Pushing Back the Shadow

Another day to wait until the prompt comes.  Here is a photo that one of my boys took last summer.

Gratitude List:
1. The hymn sing at Freiman Stoltzfus’s Gallery last night.  We sat on wooden benches like in a Mennonite meetinghouse.  The music was palpable; I think I could taste it, smell it, see the colors of it washing against the walls catching the rich brilliance of Freiman’s paintings.  It is still clinging to me this morning.  All those voices, harmonies. Strangers and friends giving our voices to each other.  I don’t know how to explain why this is so, but it seemed like a healing act, like sound therapy for a hurting world, pushing back the vicious shadow.
2. All the humming that happens in my house.  Yesterday, Jon was changing laundry in the basement, and I could hear him humming through the floorboards.  At the same time, a boy was humming to himself while he read back issues of This Old House.  The other boy was making a fanciful helicopter of Legos, and humming a third thing to himself.
3. The twin red maples near that one industrial plant on Route 30.  Every day I pass them twice.  All the other trees have either dropped their leaves completely, or left the season of brilliance behind.  Not these folks.  Their shades of scarlet and orange pulse and shimmer, especially in these grey days.
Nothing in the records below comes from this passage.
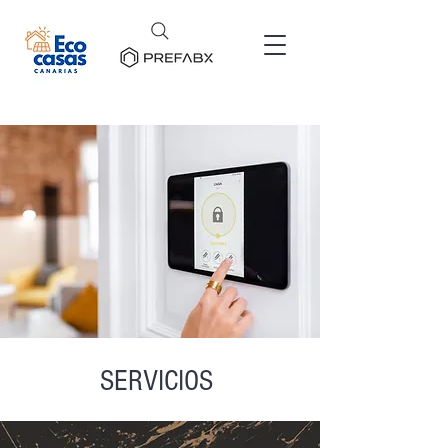
SERVICIOS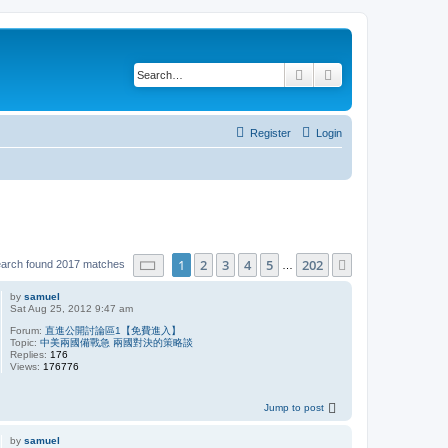
Search
Advanced search
Register
Login
Page
1
of
202
1
2
3
4
5
202
Next
arch found 2017 matches
…
by
samuel
Sat Aug 25, 2012 9:47 am
Forum:
直進公開討論區1【免費進入】
Topic:
中美兩國備戰急 兩國對決的策略談
Replies:
176
Views:
176776
Jump to post
by
samuel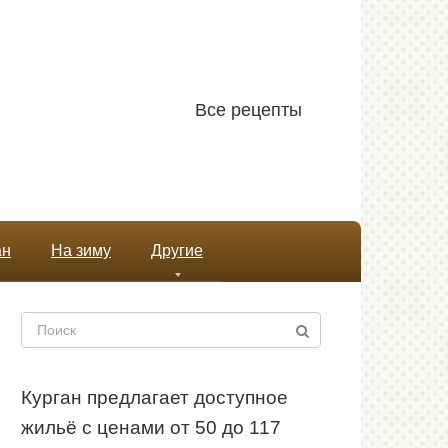
Все рецепты
ан
На зиму
Другие
Поиск:
Курган предлагает доступное
жильё с ценами от 50 до 117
The dryads seem to have something to tell us.
4. Yesterday I read about a woman–an American–who gathered baby carriers and took them to Macedonia, where she waits for the ferry from Lesbos and fits them on families with babies and toddlers.  She spoke of the relief in the eyes of parents who now had free hands to care for their older children, of the father who could not stop kissing the tiny head now tucked safely beneath his chin.  Bless the helpers.
5. The peacemakers are rising.

Join hands.  Rise up.  Walk in Love.

The Peacemakers are Rising

No prompt again this morning.  I can forgive him–I am sometimes a little behind, too.

Here’s a Gratitude List:
1. The helpers, people who dive in to rescue the refugees from their boats, who help to resettle people here, who offer a bottle of water, a piece of fruit, an encouraging word.
2. The rising clamor of voices calling for peaceful solutions and responses.  The peacemakers are rising.
3. The student who came to me for help in redrafting her college entrance exam–she wants to become a nurse so she can have skills to offer in places around the world where people are suffering.
4. Love.  It casts out fear.
5. Again, that fantastic formation of starlings that wheels and swirls above the hollow.  We can create a beautiful dance, too, when we fly together.

Let’s raise our voices in the name of Compassion, Beauty, and Peace.